Em Xirimba o mesmo grupo prometeu construir um estacão alto voltaicos ‘painéis solares aqui”?! Silva um dos residentes local questionou-lhes sobre que tipo de energia quando tem Chora Bassa! ‘Não faz sentido”. As comunidades teriam que contribuir para a construção da estacão, “arranjar dinheiro para comprar cabos para ligar dos painéis solares ate as nossas residências!” De 2012, depois da tal discussão, a referida equipa nunca mais la pós os pés!

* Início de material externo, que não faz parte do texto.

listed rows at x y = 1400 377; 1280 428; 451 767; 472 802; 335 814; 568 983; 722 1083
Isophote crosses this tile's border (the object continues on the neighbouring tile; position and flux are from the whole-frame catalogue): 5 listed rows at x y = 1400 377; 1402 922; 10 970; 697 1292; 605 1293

A semelhança de Moatize, aqui deste lado, também a terra escassa para o reassentamento. A nossa reportagem soube que pessoas da nomenclatura política moçambicana adquiriram grandes extensões de terra para depois negociar com as multinacionais. No reassentamento feito pela JINDAL, quando o porto seco da mineradora esta com muito carvão a espera de ser exportado, param com a produção, a comunidade fica sem água durante três ou mais dias ate exportarem “Porque não estão a produzir fecham a agua, mesmos tubos que também canalizam agua para o centro de reassentamento” assim como o gado das pessoas vai sucumbindo transformando -se numas autenticas carcaças, bebem água das casas de banho reciclada, comem capim infectado pelos químicos. “Ninguém resolve nada! Podemos também vir passar o mesmo como as comunidades reassentadas pela Jindal.” Enfatizou Silva Sadiel Domingos Semblano acrescenta que cerca de 45% das pessoas abandonaram, venderam as casas, cada uma ao preço de 150 mil meticais. “Não há condições para viver!
Na mesma narrativa, Itino Lucas Suague Ruquia, 27 anos pai de dois filhos um casal, rapaz de 5 e uma menina de 2 anos enquanto a chuva não cai, o garimpo do ouro tornou-se numa das principais fontes de subsistência “do ouro, vendo para conseguir sustentar a minha família.”
Enquanto o rei Leão não retorna, as comunidades vão lutando como podem, mas a verdade ‘e uma, não querem barragem por aquelas terras. Sem saber para onde vão, que condições existem, as comunidades são unanimes. “Não vamos abandonar essas terras.”